The pictures stay out. Please retype every line below exactly.
*** DATA EXTRACT ***
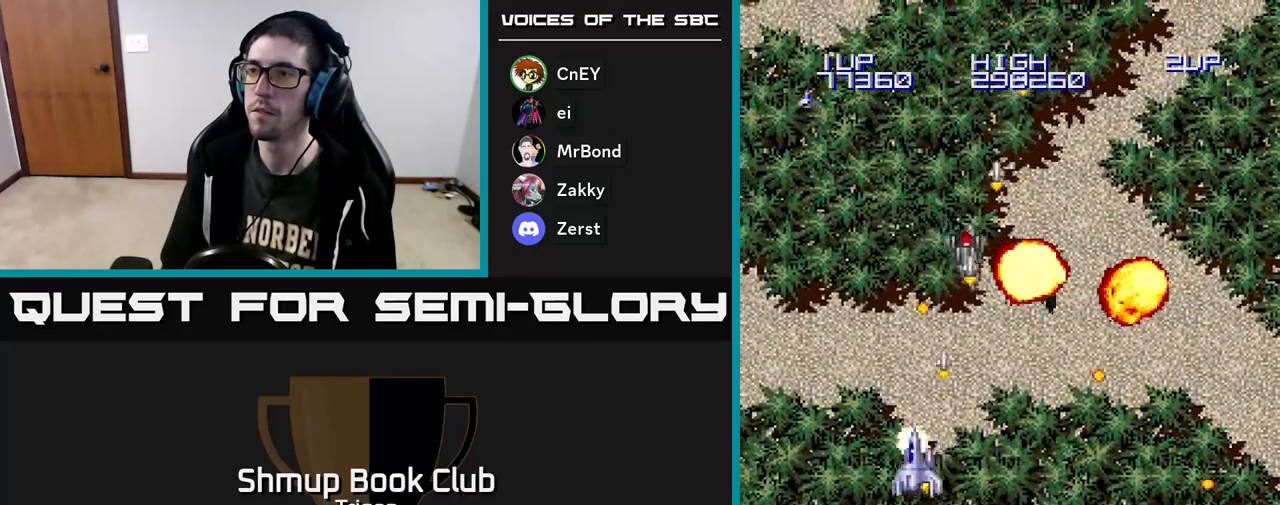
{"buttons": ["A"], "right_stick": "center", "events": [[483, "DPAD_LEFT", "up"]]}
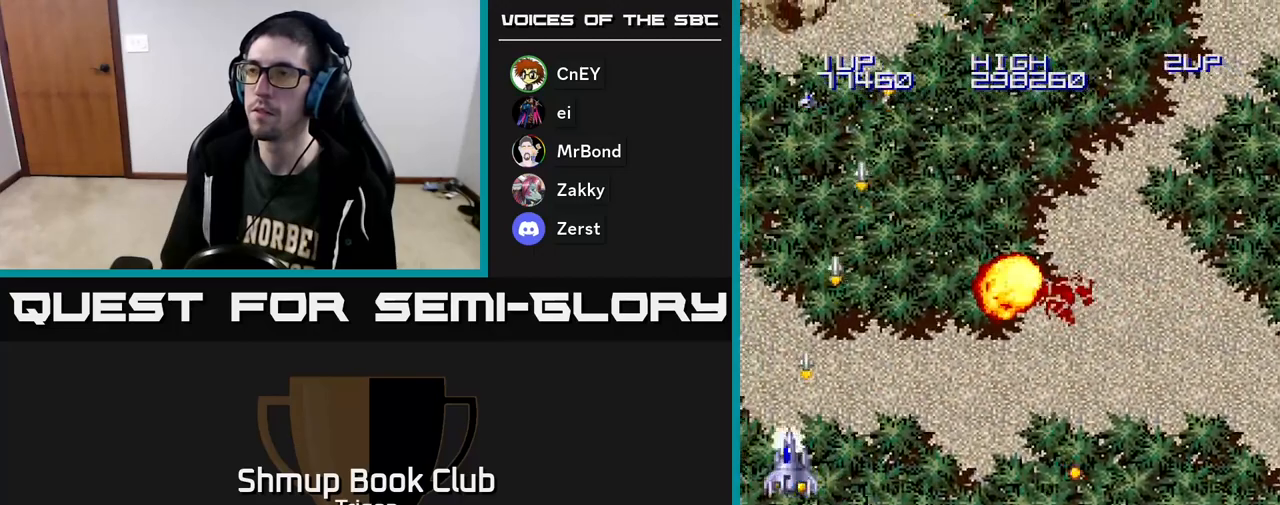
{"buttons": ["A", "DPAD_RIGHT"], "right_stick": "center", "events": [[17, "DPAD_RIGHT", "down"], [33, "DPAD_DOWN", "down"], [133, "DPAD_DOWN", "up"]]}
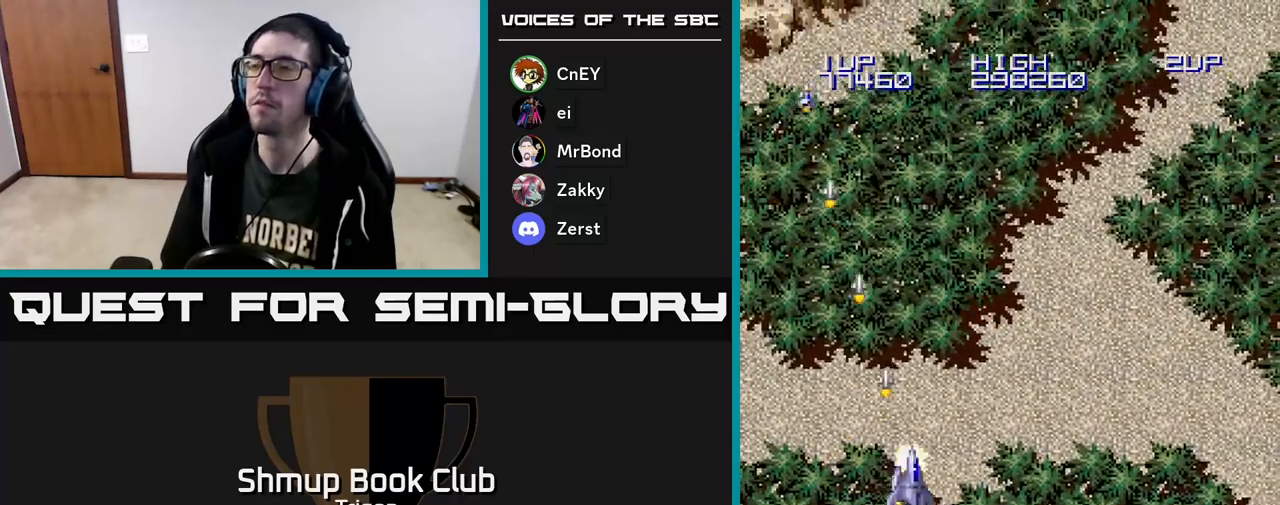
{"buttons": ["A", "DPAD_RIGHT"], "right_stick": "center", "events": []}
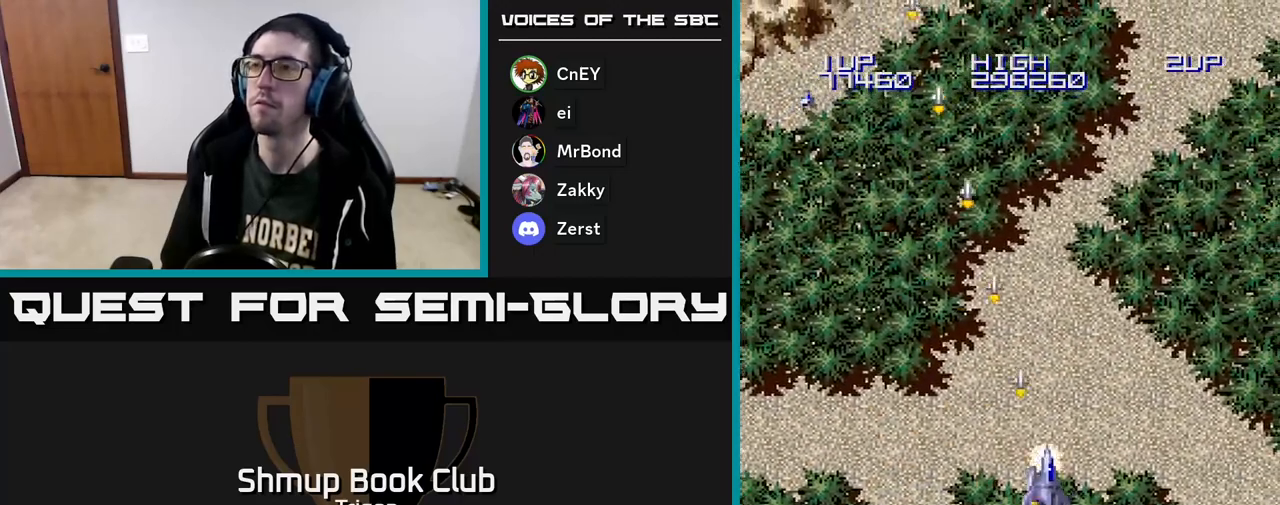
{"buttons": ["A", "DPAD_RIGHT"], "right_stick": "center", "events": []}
***
EXPECTED OUTPUT
{"buttons": ["A"], "right_stick": "center", "events": [[483, "DPAD_LEFT", "up"]]}
{"buttons": ["A", "DPAD_RIGHT"], "right_stick": "center", "events": [[17, "DPAD_RIGHT", "down"], [33, "DPAD_DOWN", "down"], [133, "DPAD_DOWN", "up"]]}
{"buttons": ["A", "DPAD_RIGHT"], "right_stick": "center", "events": []}
{"buttons": ["A", "DPAD_RIGHT"], "right_stick": "center", "events": []}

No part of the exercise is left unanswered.